Wenn aus dem Bundestag die Angstbude wird: Kreatives Schreiben in Köpenick

Schreiben macht glücklich – davon erzählen die Teilnehmer einer Schreib-Werkstatt in Berlin-Köpenick. Inspiration ist ihnen auch die Berliner Zeitung.

Kreatives Schreiben in Berlin-Köpenick: Martin Liebe, Annelie Streit, Janina Kurzweg (v. l.).
Kreatives Schreiben in Berlin-Köpenick: Martin Liebe, Annelie Streit, Janina Kurzweg (v. l.).Gerd Engelsmann

Was hat die tägliche Zeitung zu bieten? Natürlich, ja, die aktuellen Informationen über das Zeitgeschehen. Aber Anregung zum selbst schreiben kann eine Zeitung ebenfalls sein, wie eine Gruppe von Kreativen in Köpenick zeigt. Chefin Annelie Streit inspiriert dort auch mithilfe der Berliner Zeitung.

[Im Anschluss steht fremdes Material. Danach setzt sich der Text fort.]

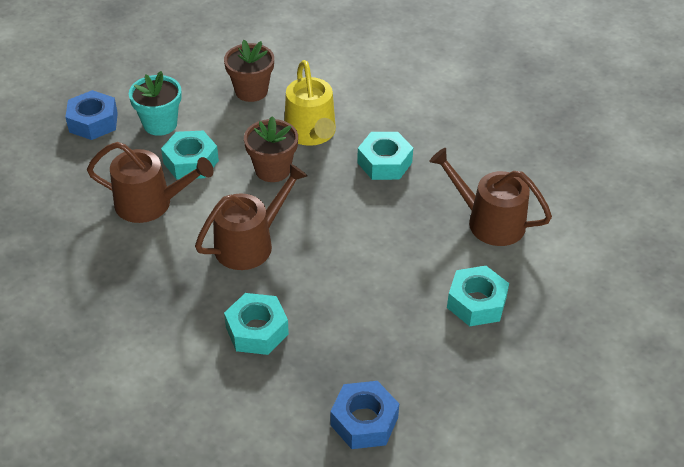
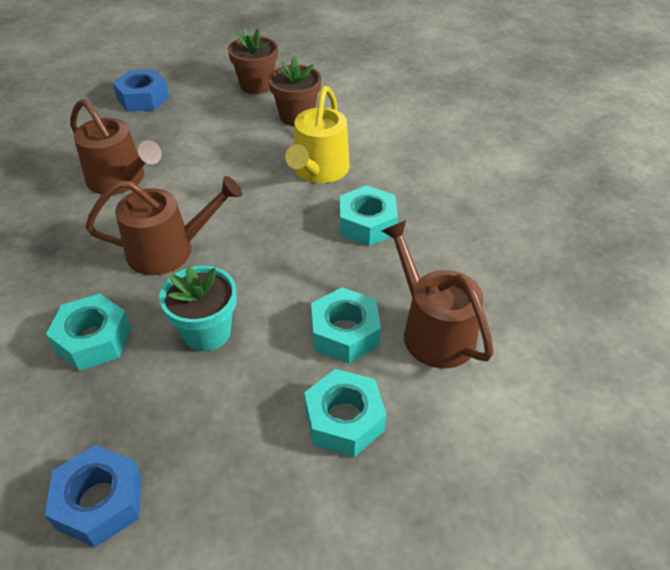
camera: 30 degrees right, 0 degrees up
(160, 124) = (193, 117): turquoise flower pot -> turquoise flower pot (207, 332)
(191, 162) = (188, 157): turquoise nut -> turquoise nut (345, 333)
(272, 170) = (253, 190): brown flower pot -> brown flower pot (256, 85)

Sehr gefreut habe ich mich über ihren Brief, in dem sie sich und die sieben anderen Schreibfreudigen zwischen 16 und 77 Jahren vorstellte. Natürlich wollte ich sie alle kennenlernen und reiste mit der S-Bahn nach Köpenick zum Beamten-Wohnungs-Verein zu Berlin. Der stellt den Schreibenden einmal in der Woche abends einen großen weiß gestrichenen Raum zur Verfügung. Da lässt es sich trefflich dichten.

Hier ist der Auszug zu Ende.